BY JIM MERRITT Special to Newsday
Vincent Gaynor of Wantagh believes that, in most respects, his is an “an average American family.” Gaynor, a 1994 Herricks High School graduate, met the former Catherine Kamieniak, a 1996 Lindenhurst High School graduate, at a party in Manhattan in 2004, and they married in September 2006. They planned to have children right away.
Catherine gave birth to Sophia, their first child, on Feb. 27 of this year. Two weeks after that, they noticed that their daughter, who has light brown hair and blue eyes, wasn’t able to move around like other children.

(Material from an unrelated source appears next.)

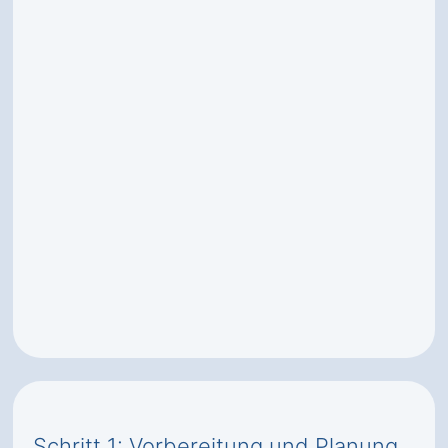
Schritt 1: Vorbereitung und Planung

In April, Sophia was diagnosed with spinal muscular atrophy, a rare, degenerative motor neuron disease known as SMA. Her decline has been rapid. Unable to crawl, sit or even hold her head up, Sophia spends her days lying on her back. She is connected to life-sustaining equipment that helps her with breathing, coughing and other bodily functions. The life expectancy for children born with the genetic disease, which affects one in 6,000 live births worldwide, is 6 months to 2 years, he adds. Many of the disease’s victims die of pneumonia.

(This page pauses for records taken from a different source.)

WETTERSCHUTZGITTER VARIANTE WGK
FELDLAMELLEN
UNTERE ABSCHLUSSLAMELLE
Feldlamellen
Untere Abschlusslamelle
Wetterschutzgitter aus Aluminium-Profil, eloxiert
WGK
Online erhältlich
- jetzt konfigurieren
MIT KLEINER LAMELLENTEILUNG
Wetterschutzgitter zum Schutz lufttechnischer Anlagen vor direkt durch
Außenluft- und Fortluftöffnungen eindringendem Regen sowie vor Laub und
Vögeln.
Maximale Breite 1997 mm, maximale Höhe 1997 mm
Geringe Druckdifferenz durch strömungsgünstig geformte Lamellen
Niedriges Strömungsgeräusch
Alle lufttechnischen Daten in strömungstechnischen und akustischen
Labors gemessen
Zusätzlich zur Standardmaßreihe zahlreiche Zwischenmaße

To care for Sophia, Gaynor, 32, left his job as a steamfitter with Local 638 in New York City, and Catherine, 31, quit her position as an administrative assistant. They are living on savings, while they raise money for a cure. So far, they have collected $34,000 at private fundraisers toward their goal of $100,000. They have a Web site, sophiascure.com.
The money would pay for Sophia’s participation in a clinical trial planned by Dr. Hans Keirstead, a researcher in the field of spinal injuries, at Reeve-Irvine Research Center at the University of California-Irvine. Gaynor is hoping the experimental treatments will start in January, and that Sophia will be one of the nine children chosen to get the potential cure.

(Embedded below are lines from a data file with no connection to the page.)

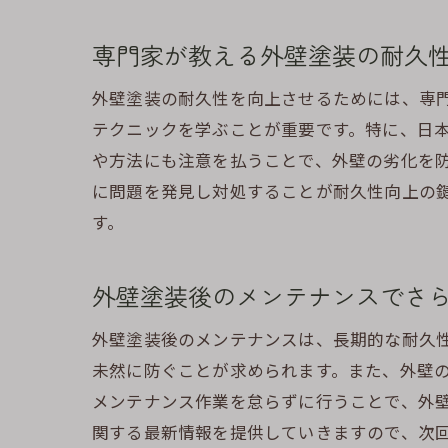
専門家が教える外壁塗装の耐久
外壁塗装の耐久性を向上させるためには、専
テクニックを学ぶことが重要です。特に、日
や方法にも注意を払うことで、外壁の劣化を
に問題を発見し対処することが耐久性向上の
す。
外壁塗装後のメンテナンスでさ
外壁塗装後のメンテナンスは、長期的な耐久
未然に防ぐことが求められます。また、外壁
メンテナンス作業を怠らずに行うことで、外
関する最新情報を提供していきますので、次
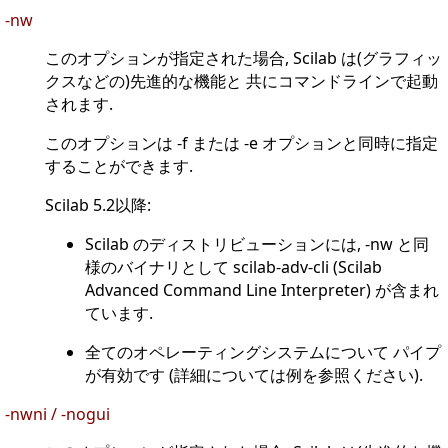
-nw
このオプションが指定された場合, Scilab は(グラフィッ
クスなどの)先進的な機能と 共にコマンドラインで起動
されます.
このオプションは -f または -e オプションと同時に指定
することができます.
Scilab 5.2以降:
Scilab のディストリビューションには, -nw と同
様のバイナリとして scilab-adv-cli (Scilab
Advanced Command Line Interpreter) が含まれ
ています.
全てのオペレーティングシステムについて パイプ
が有効です (詳細については例を参照ください).
-nwni / -nogui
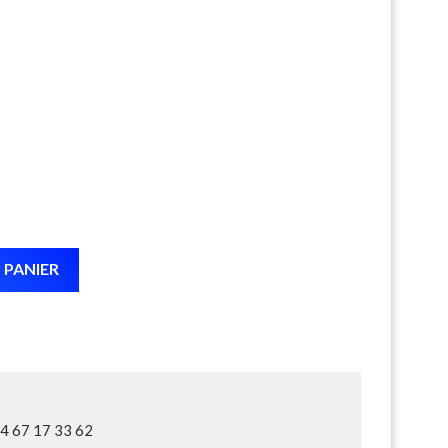
 PANIER
04 67 17 33 62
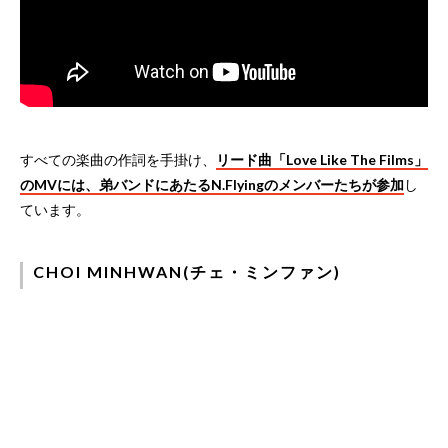
すべての楽曲の作詞を手掛け、
リード曲「Love Like The Films」
のMVには、弟バンドにあたるN.Flyingのメンバーたちが参加
し
ています。
CHOI MINHWAN(チェ・ミンファン)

The treatment involves stem cells converted to motor neurons, which would be injected into Sophia’s spinal column. Gaynor and his wife, who are Roman Catholics, know of their church’s stand against embryonic stem cell research. However, Gaynor said he believes “it’s OK as long as we have made peace with God.” He credits his faith with giving him strength to deal with the crisis.
Gaynor said: “We don’t feel like we’re hurting somebody in order to save our daughter because they are an existing [stem cell] line with cells reproduced in a Petri dish. It’s not like we’re harvesting eggs.” Sophia was christened in May in a private family ceremony at their parish, St. Frances de Chantal Church in Wantagh. They bought her an Easter outfit, and her dad recently made a jungle gym out of PVC, which Sophia can play with while lying down.
“We try to show our daughter as much love as possible,” said Gaynor, adding that he is committed to vanquishing SMA, even if the cure isn’t found in time to save his daughter. “Ten years from now, I will still be fighting.”